** DATA SECTION follows **

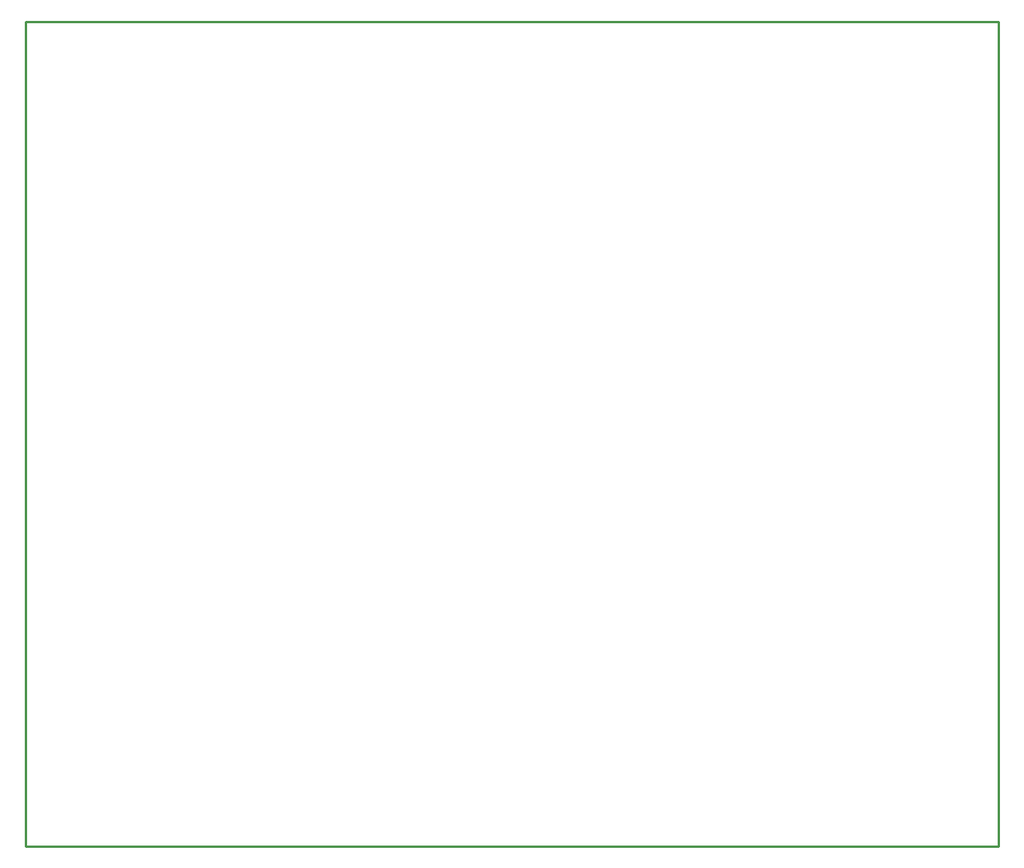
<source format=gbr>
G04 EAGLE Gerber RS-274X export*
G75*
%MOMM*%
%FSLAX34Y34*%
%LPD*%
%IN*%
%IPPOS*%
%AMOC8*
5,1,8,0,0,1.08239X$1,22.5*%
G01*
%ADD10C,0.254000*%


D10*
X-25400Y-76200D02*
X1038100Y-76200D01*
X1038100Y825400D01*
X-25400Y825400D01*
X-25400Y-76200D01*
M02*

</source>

** End of DATA SECTION **

ABOUT THIS EXERCISE:
Set down the whole listing word for word, omitting the pictures.

SOLVED PROBLEM:
<source format=gbr>
G04 EAGLE Gerber RS-274X export*
G75*
%MOMM*%
%FSLAX34Y34*%
%LPD*%
%IN*%
%IPPOS*%
%AMOC8*
5,1,8,0,0,1.08239X$1,22.5*%
G01*
%ADD10C,0.254000*%


D10*
X-25400Y-76200D02*
X1038100Y-76200D01*
X1038100Y825400D01*
X-25400Y825400D01*
X-25400Y-76200D01*
M02*

</source>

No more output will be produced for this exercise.